17 Want Ik ga de zondvloed-wateren over de aarde brengen, om alle schepselen met een levende geest onder de hemel te verdelgen; al wat op aarde is zal sterven.
And as for me, look, I am bringing a flood of waters on the earth, to destroy all flesh having the breath of life from under the sky. Everything that is on the earth will die.
18 Maar met u zal Ik mijn verbond sluiten: Gij moet de ark binnengaan: gij zelf en uw zonen, uw vrouw en de vrouwen uwer zonen met u.
But I will establish my covenant with you. You are to come into the ship, you, your sons, your wife, and your sons' wives with you.
19 Ook moet ge van alle levende wezens een paar in de ark brengen, om ze met u in het leven te behouden; mannetje en wijfje moeten het zijn.
Of every living thing of all flesh, you are to bring two of every sort into the ship, to keep them alive with you.
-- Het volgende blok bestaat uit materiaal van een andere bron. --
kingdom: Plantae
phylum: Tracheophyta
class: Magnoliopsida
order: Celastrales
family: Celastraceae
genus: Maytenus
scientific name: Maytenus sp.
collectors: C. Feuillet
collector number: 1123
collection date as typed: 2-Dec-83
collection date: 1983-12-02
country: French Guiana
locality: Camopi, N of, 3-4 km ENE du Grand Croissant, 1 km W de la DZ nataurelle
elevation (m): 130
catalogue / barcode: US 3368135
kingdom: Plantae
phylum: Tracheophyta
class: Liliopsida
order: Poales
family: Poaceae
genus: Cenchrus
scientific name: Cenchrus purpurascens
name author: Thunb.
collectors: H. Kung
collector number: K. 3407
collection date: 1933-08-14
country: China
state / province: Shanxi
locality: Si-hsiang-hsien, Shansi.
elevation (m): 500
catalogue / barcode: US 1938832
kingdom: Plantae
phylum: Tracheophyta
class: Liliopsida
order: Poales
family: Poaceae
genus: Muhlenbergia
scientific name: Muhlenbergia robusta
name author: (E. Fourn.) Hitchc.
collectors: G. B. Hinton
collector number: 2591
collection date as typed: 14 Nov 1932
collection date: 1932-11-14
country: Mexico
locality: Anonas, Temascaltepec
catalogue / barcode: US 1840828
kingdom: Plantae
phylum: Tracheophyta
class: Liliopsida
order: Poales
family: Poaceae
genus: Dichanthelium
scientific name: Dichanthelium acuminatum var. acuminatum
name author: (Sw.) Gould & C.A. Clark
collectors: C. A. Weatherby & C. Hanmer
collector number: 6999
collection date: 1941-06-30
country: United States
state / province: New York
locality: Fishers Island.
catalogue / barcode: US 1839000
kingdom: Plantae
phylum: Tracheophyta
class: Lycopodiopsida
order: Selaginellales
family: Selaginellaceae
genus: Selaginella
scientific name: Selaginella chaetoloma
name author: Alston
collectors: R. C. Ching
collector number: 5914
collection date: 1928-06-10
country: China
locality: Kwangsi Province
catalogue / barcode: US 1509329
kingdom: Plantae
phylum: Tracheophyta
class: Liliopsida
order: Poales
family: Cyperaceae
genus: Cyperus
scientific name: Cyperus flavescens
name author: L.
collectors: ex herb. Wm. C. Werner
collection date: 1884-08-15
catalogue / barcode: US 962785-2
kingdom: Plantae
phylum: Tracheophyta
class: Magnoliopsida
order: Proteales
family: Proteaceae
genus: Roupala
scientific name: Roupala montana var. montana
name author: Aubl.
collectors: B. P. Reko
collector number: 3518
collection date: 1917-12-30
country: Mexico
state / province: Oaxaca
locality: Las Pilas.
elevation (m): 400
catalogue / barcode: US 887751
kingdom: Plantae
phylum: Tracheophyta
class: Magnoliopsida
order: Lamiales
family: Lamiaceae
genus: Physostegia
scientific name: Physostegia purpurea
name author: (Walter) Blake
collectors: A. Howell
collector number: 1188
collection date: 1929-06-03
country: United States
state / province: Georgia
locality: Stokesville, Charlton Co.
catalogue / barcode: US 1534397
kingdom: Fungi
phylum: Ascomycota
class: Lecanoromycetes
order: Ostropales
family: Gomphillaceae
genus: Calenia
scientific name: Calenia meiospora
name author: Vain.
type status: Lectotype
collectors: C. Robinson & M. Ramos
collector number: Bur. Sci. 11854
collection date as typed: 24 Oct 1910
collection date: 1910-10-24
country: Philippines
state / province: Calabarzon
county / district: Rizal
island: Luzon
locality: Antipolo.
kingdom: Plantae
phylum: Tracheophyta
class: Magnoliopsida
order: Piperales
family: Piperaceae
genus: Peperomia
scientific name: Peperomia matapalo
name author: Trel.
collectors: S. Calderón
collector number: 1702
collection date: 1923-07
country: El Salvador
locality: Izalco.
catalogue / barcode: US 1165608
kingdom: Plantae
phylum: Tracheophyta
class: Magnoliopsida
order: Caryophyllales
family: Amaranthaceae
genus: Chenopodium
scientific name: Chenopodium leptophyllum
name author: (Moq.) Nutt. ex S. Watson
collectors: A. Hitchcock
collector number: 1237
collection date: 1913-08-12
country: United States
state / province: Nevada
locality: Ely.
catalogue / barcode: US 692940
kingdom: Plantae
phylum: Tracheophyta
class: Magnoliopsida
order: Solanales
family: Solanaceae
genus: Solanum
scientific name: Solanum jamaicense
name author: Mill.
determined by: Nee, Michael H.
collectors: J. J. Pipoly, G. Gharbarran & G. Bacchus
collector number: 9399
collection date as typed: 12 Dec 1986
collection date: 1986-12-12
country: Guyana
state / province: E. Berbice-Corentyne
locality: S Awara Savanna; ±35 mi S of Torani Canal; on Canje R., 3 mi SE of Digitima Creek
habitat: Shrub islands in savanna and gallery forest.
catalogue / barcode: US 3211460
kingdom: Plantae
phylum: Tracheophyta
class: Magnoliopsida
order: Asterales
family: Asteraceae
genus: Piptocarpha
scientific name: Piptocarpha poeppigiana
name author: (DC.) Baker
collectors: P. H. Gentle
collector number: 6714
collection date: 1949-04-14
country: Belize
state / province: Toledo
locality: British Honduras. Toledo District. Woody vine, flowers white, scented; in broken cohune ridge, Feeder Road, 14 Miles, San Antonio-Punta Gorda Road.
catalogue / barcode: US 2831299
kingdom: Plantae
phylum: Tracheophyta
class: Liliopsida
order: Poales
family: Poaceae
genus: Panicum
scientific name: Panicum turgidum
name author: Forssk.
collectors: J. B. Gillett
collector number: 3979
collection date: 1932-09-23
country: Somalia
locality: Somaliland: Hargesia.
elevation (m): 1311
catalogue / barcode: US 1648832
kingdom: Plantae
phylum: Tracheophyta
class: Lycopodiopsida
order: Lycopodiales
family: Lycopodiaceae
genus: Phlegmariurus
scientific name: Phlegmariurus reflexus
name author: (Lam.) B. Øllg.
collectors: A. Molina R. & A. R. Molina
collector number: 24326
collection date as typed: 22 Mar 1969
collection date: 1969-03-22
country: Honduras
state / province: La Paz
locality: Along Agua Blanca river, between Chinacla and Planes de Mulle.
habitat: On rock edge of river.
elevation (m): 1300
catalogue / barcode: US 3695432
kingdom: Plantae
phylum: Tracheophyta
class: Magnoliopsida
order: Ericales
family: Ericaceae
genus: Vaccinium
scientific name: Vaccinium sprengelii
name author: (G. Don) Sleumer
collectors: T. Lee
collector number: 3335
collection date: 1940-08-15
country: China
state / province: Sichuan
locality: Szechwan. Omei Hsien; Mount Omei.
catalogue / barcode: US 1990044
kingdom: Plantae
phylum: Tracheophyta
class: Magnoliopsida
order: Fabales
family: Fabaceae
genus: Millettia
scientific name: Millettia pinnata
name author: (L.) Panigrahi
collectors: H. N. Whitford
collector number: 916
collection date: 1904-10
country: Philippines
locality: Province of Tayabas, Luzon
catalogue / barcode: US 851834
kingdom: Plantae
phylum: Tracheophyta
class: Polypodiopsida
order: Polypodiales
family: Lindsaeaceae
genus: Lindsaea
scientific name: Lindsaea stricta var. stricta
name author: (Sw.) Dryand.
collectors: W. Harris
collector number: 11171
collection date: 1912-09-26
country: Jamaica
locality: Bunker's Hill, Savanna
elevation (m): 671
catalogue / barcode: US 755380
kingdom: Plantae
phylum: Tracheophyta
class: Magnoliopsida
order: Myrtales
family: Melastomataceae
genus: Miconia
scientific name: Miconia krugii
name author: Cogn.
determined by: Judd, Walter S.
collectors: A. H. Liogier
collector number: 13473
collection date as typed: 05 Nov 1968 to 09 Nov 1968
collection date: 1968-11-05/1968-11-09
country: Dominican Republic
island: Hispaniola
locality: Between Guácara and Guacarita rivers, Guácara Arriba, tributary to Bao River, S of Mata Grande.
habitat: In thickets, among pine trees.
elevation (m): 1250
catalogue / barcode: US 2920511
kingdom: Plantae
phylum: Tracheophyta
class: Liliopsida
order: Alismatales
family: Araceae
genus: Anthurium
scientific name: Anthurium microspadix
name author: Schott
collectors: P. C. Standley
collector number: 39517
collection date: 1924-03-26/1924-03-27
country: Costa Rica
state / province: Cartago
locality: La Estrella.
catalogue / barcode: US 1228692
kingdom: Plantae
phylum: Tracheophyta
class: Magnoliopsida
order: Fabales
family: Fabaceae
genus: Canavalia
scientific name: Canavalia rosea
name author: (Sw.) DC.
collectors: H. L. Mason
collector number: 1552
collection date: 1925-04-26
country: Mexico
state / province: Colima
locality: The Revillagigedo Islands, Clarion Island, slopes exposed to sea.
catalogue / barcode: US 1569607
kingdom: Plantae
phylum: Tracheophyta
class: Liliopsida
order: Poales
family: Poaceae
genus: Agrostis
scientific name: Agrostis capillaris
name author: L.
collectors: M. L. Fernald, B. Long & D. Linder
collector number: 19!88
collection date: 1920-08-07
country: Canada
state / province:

They shall be male and female.
20 En van alle verschillende soorten van vogels, van alle soorten van beesten, van alle soorten van dieren, die kruipen over de aarde; van alles zal er een paar tot u komen om in het leven te blijven.
Of the flying creatures after their kind, of the animals after their kind, and of every crawling creature of the ground after their kind, two of every sort shall come to you, to keep them alive.
21 Ge moet u ook van alle eetbare spijzen voorzien, en die meenemen, om u en hun tot voedsel te dienen.
And as for you, take for yourself all the kinds of food that are eaten, and gather it to yourself; and it will be food for you, and for them."
22 Noë deed het; hij deed al wat God hem gebood.
Thus Noah did. According to all that God commanded him, so he did.